Two weeks of facility time were allocated for the campaign, providing six shot days and 18 productive data shots. It is anticipated that once the data is analysed, it will lead to high-quality publications.

Gianluca Gregori was returning to Orion having been the first ever academic access user back in 2013. Following the campaign, he said: "The Orion laser facility at AWE and the whole technical team has, once again, provided top of the class performance during our academic access. The experiments were designed to study the interaction between two supernova explosions, and we were able to show that the expanding mass from one explosion can affect the flow in the other ejecta. This is particularly relevant for star-forming regions in galaxies, such as the Orion nebula, the closest to Earth".

Schematic of the targets used in the experiment.
A dual objective experiment employing a common platform which could be diagnosed using either X-ray backlighting or proton radiography.

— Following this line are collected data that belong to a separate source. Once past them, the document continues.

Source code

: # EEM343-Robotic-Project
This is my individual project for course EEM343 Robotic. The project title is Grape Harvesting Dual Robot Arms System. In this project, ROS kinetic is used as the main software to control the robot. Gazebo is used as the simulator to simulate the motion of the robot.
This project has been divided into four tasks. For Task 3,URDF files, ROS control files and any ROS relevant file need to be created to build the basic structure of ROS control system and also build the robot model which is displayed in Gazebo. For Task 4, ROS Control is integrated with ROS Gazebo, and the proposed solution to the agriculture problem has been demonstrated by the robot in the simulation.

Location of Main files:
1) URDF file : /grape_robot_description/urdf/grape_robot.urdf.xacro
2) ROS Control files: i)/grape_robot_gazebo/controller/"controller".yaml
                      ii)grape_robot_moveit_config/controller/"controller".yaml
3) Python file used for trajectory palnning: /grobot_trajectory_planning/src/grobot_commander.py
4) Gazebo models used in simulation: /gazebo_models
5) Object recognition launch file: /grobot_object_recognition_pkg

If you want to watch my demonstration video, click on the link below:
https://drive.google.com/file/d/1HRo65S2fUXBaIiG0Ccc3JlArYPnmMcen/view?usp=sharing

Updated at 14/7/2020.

The image above shows the target setups for: the reshocked Rayleigh-Taylor instability (above); and the destruction of astrophysical dust (below).

"We were extremely fortunate to access one of the world's best laser facilities," Gianluca continues. "We wish the Orion laser facility to continue and expand its academic access programme - which is fundamental for the health and growth of the high-energy-density physics community in the UK."

Alexis Casner of CESTA, CEA, France, the lead French collaborator on the experiment, also commented on his impression of Orion: "After being a Principal Investigator on most of the kilojoule laser facilities worldwide (LULI, Omega, NIF, and LMJ Petal), I was really delighted to discover Orion recently. I was impressed by the commitment of the experimental crew in delivering shots and I have discovered the spirit and efficiency of Omega. It was a great week there, with a bunch of interesting results which will give birth to papers and new experimental platforms in the near future. I want to thank again the Orion crew, and the target fabrication team at the CLF, for their great efforts to schedule and prepare for this successful run."